**Yapılacak işler**
**A.** Ta Ha Sûresi metnine göre Kur’an kim için bir öğüt olsun diye indirilmiştir?
**B.** Ta Ha Sûresi metnini son cümlesinden sonra devam ettirin.

مِنْ سُورَةُ طٰهٰ

20. TA HA SÛRESİ’NDEN

بِسْمِ اللّٰهِ الرَّحْمٰنِ الرَّح۪يمِ

Rahman ve Rahîm olan Allah’ın adıyla.

طٰهٰۜ﴿١﴾

Ta. Ha.

{(bk. Bakara Sûresi 1.âyet açıklaması, s.2)}

مَٓا اَنْزَلْنَا عَلَيْكَ الْقُرْاٰنَ لِتَشْقٰىۙ﴿٢﴾

اِلَّا تَذْكِرَةً لِمَنْ يَخْشٰىۙ﴿٣﴾

2, 3. Biz Kur’an’ı sana bedbaht olasın diye indirmedik. Ancak Allah’tan korkan kimse için bir öğüt olsun diye indirdik.

تَنْز۪يلاً مِمَّنْ خَلَقَ الْاَرْضَ وَالسَّمٰوَاتِ الْعُلٰىۜ﴿٤﴾

(Kur’an) Yeri ve yüksek gökleri yaratan tarafından azar azar indirilmiştir.

اَلرَّحْمٰنُ عَلَى الْعَرْشِ اسْتَوٰى﴿٥﴾

Rahman Arş’i istila (istivâ) etti.

(Kaydedilmiş veri girdileri)
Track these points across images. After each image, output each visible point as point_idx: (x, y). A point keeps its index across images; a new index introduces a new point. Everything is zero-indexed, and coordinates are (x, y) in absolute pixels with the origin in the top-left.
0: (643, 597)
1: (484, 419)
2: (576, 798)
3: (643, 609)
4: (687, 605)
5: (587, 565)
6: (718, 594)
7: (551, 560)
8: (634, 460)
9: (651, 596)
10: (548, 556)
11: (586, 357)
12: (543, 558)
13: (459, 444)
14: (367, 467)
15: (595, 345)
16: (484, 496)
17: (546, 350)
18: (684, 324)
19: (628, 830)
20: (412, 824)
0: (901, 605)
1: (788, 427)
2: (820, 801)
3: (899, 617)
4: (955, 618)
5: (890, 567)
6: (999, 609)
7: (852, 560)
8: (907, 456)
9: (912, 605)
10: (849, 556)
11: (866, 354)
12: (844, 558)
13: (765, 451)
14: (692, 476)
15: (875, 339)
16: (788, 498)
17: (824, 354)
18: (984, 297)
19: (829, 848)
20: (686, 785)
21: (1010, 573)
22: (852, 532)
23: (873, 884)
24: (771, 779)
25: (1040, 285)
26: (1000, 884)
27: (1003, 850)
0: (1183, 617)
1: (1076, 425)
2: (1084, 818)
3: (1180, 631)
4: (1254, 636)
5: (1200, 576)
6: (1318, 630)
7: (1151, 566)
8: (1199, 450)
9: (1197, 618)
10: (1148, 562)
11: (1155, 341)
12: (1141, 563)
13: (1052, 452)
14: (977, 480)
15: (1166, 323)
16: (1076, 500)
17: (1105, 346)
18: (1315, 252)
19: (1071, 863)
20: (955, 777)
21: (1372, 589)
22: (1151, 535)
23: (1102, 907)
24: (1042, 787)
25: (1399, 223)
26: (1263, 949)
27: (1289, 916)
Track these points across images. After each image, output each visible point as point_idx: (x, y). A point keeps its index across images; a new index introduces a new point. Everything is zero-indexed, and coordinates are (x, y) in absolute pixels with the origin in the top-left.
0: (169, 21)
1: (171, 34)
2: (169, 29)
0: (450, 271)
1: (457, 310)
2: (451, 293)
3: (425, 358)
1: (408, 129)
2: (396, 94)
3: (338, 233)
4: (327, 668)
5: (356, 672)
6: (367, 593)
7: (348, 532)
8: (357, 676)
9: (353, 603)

**Alıştırma sonuçları**
**A.** Allah’tan korkan kimse için bir öğüt olsun diye indirilmiştir.

**B.**
{“Ve keza, avâm-ı nâs, ülfet ettikleri üslûplardan ve ifadelerin çeşitlerinden ve daima hayallerinde bulunan elfaz, maâni ve ibarelerden fikirlerini ayıramadıklarından, çıplak hakikatleri ve akliyâtı fehmedemezler. Ancak, o yüksek hakaikin, onların ülfet ettikleri ifadelerle anlatılması lâzımdır. Fakat Kur'ân'ın böyle ifadelerinin hakikat olduğuna itikad etmemelidirler ki, cismiyet ve cihetiyet gibi muhal şeylere zâhip olmasınlar. Ancak o gibi ifadelere, hakaike geçmek için bir vesile nazarıyla bakılmalıdır. Meselâ, Cenab-ı Hakkın kâinatta olan tasarrufunun keyfiyeti, ancak bir sultanın taht-ı saltanatında yaptığı tasarrufla tasvir edilebilir. Buna binaendir ki,

اِنَّ اللهَ على الْعرْشِ اسْتَوَى

da, kinaye tariki ihtiyar edilmiştir. Hissiyatı bu merkezde olan avâm-ı nâsa yapılan irşadlarda, belâgat ve irşadın iktizasınca, avâmın fehimlerine müraat, hissiyatına ihtiram, fikirlerine ve akıllarına göre yürümek lâzımdır.” (İİ., Nübüvvetin Tahkiki, Altıncı Mes’ele Dördüncü Nükte, s.116. Ayrıca bk. S., Yirmi Beşinci Söz, s.390; Mh., Üçüncü Makale, s.159)}


لَهُ مَافِى السَّمٰوَاتِ وَمَا فِى الْاَرْضِ وَمَا بَيْنَهُمَا وَمَا تَحْتَ الثَّرٰى﴿٦﴾

Göklerdeki, yerdeki, ikisinin arasındaki ve nemli toprağın altındaki şeyler O’nundur.

وَاِنْ تَجْهَرْ بِالْقَوْلِ فَاِنَّهُ يَعْلَمُ السِّرَّ وَاَخْفٰى﴿٧﴾

Eğer sözü açık söylersen, şüphesiz O, gizliyi de daha gizliyi de bilir.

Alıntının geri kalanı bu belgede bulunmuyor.